Faculty Productivity Paradox: Get Paid More, Teach Less

Faculty productivity paradox: The more professors are paid, the less they teach.

Faculty productivity paradox: The more professors are paid at UVa and the University of Michigan, the less they teach. Source: “Faculty Deployment in Research Universities. (“Click for larger image.)

Newly published research by Sarah Turner at the University of Virginia and Paul N. Courant at the University of Michigan sheds light on a critical factor driving the cost of attendance at public universities: faculty productivity.

Turner’s and Courant’s findings buttress a point we have made repeatedly on this blog: that higher-paid faculty members spend more time on research and teach fewer students than lesser-paid faculty members. Depending upon the academic department, a $50,000 increase in salary results in 5% to 30% fewer students taught (as seen in the chart above).

The analysis is restricted to tenure-track faculty. It does not compare the teaching loads to non-tenure-track “instructors” who get paid less and take on even heavier teaching loads than the professors.

Sarah E. Turner

In a paper recently published by the National Bureau of Economic Research, “Faculty Deployment in Research Universities,” Turner and Courant ask if faculty  members are deployed efficiently at research universities. They base their findings on an in-depth analysis of the University of Michigan and the University of Virginia, which are consistently ranked among the top public research universities in the country.

The authors conclude that UVa and Michigan are indeed “efficient” in the sense that they are economically rational in allocating faculty time and effort.

Tenure track faculty in research universities teach and they do research. Over the past several decades, the relative prices — in terms of wages paid to faculty — of those two activities have changed markedly. The price of research has gone up way more than the price of teaching. Salaries have risen more more in elite research institutions than in universities generally. …

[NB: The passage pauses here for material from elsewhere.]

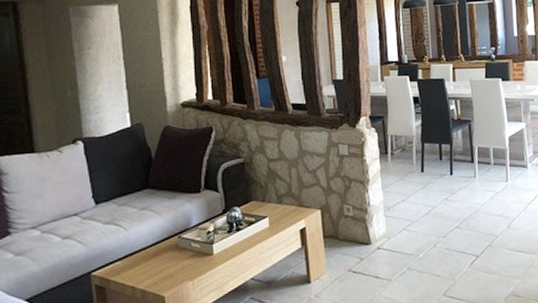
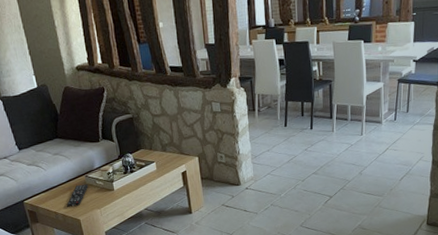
remote control: none [149,247,181,279] -> present [66,184,88,207]

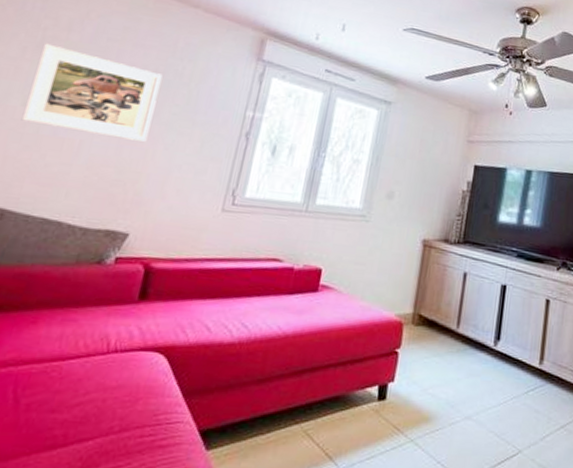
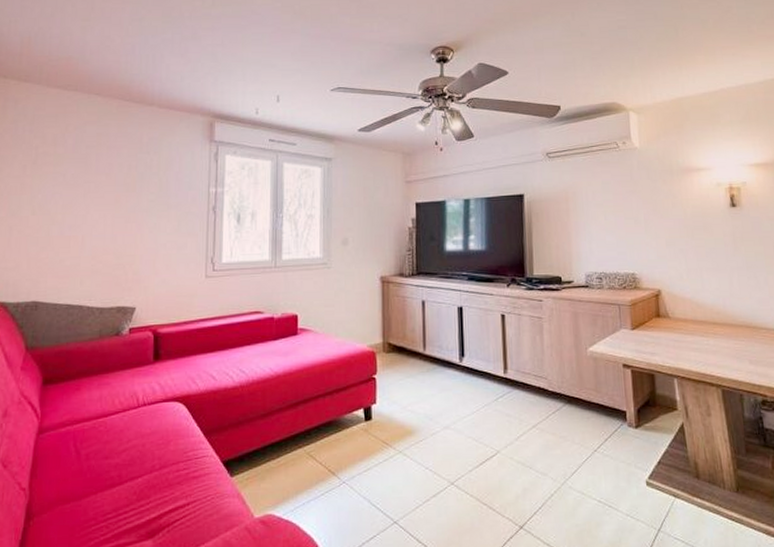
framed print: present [21,43,163,142] -> none [34,159,136,229]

Departments in research universities … must pay high salaries in order to employ research-productive faculty. These faculty, in turn, contribute most to the universities’ goals (which include teaching as well as research) by following their comparative advantage and teaching less, and also in teaching in ways that are complementary with research — notably graduate courses. The university pays these faculty well because they are especially good at research. It makes perfect sense that they would also have relatively low teaching loads (along with relatively higher research expectations) …

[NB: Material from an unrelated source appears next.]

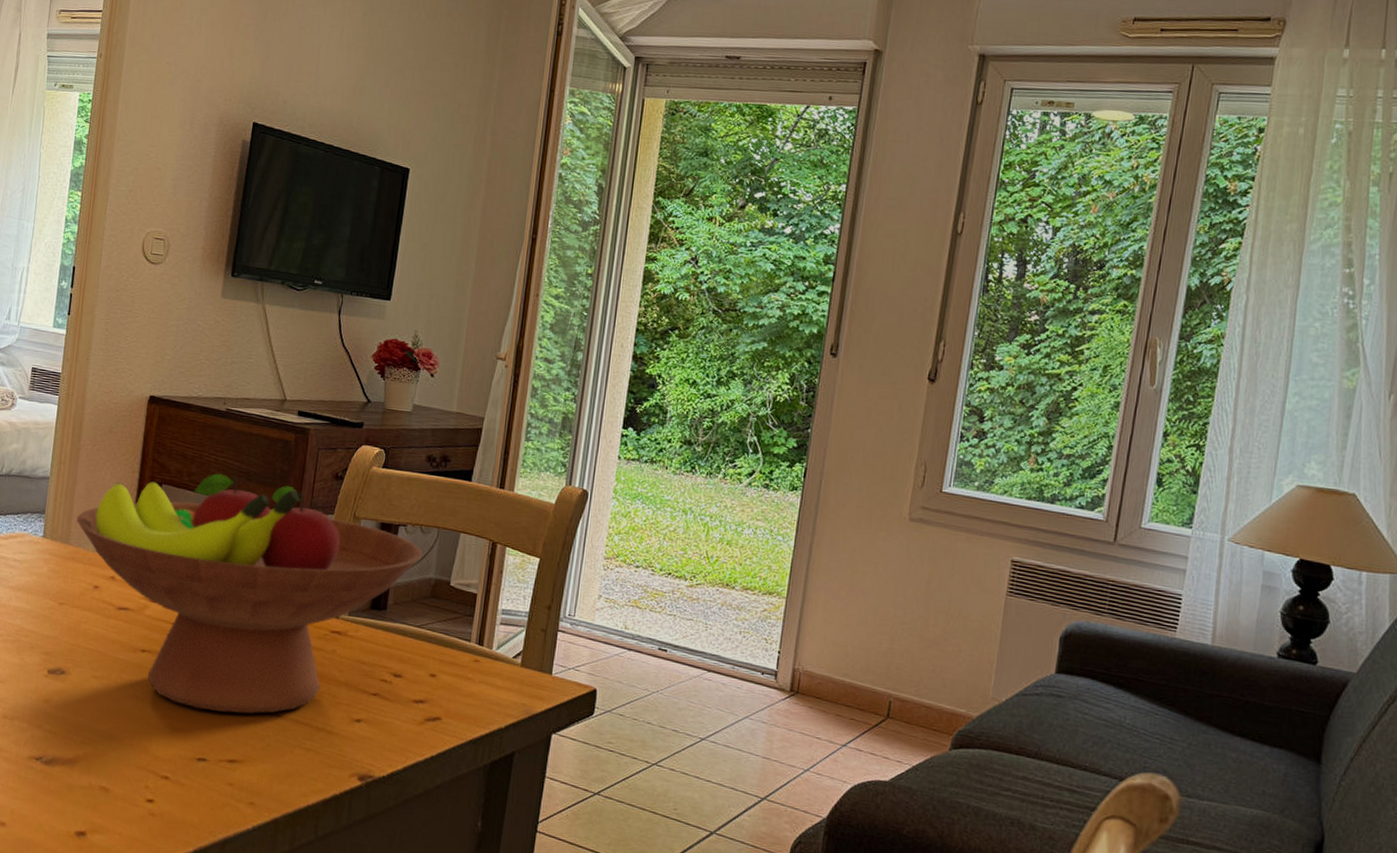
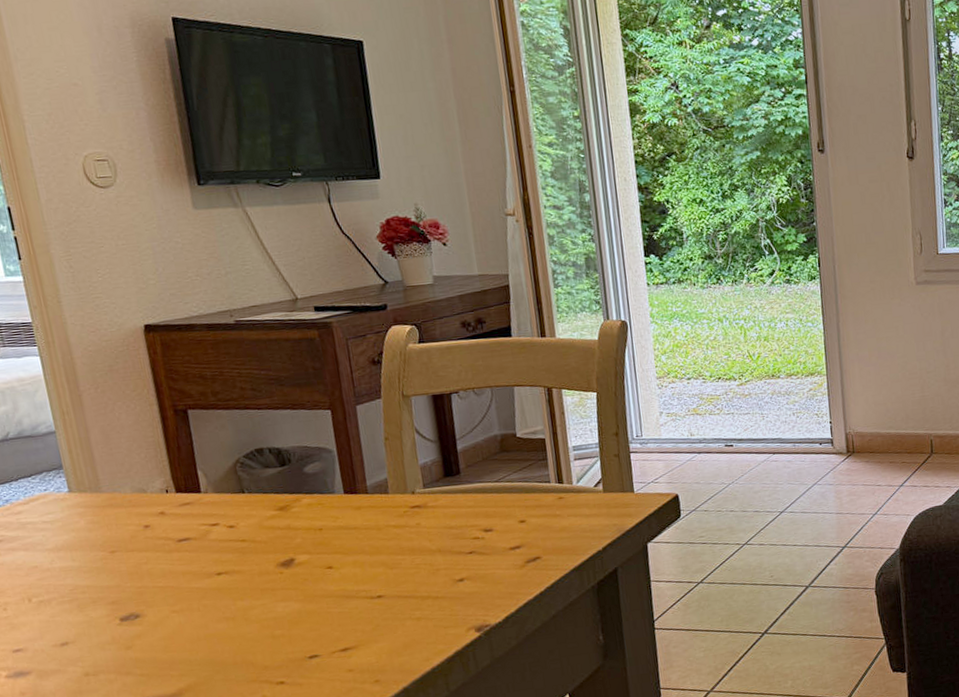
fruit bowl: present [76,473,423,714] -> none [101,381,483,613]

If we accept that the value placed on research in elite research universit[ies] is warranted, we conclude that the deployment of faculty is generally consistent with rational behavior on the part of those universities. Faculty salaries vary, for a variety of reasons, and the universities respond to that variation by economizing on the most expensive faculty….

Bacon’s bottom line. Note the caveat above: “If we accept that the value placed on research at elite research universities is warranted…” This goes to the heart of the debate over college affordability. UVa and other Virginia universities place an extremely high value on research. Why? Because the publication of research has an outsized effect on a university’s prestige, and the research dollars brought in enables departments to employ more faculty and graduate students, also markers of departmental prestige. By contrast, the cost of attendance is incidental to departmental interests.

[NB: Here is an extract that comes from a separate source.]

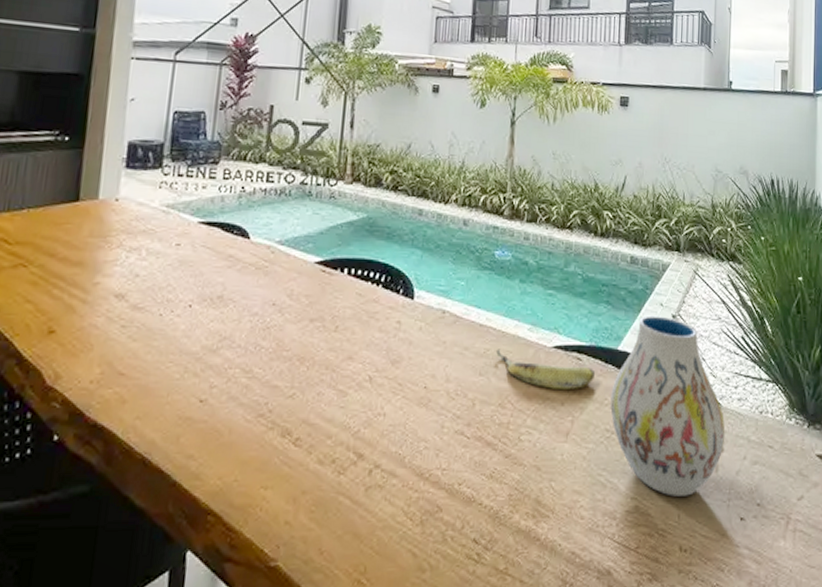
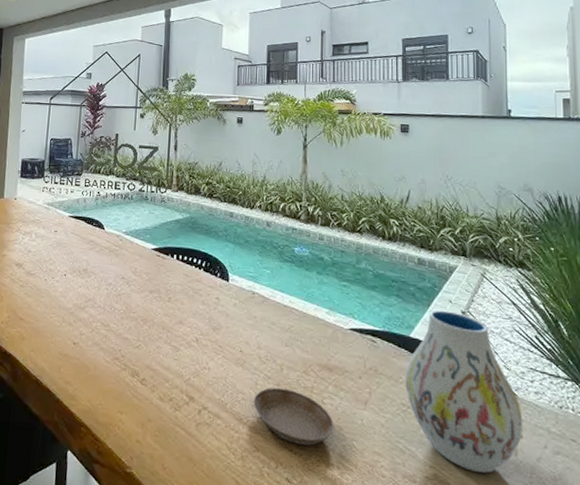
saucer: none [437,428,531,495] -> present [253,387,334,446]
fruit: present [496,349,595,391] -> none [299,326,389,367]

Students and parents have a different perspective. While an institution’s prestige is clearly a factor in deciding where to attend college, the cost of attendance typically is a central concern as well.

In sum, universities can emphasize faculty productivity in research or in teaching. As the Turner/Courant data confirms, the system pays the most to the faculty members who teach the least. While the authors don’t go the extra step and say so, it seems clear to anyone outside of academe that undergraduate students are paying ever-higher tuition for the privilege of being taught increasingly by junior professors and instructors so tenured faculty can spend more time on writing and research.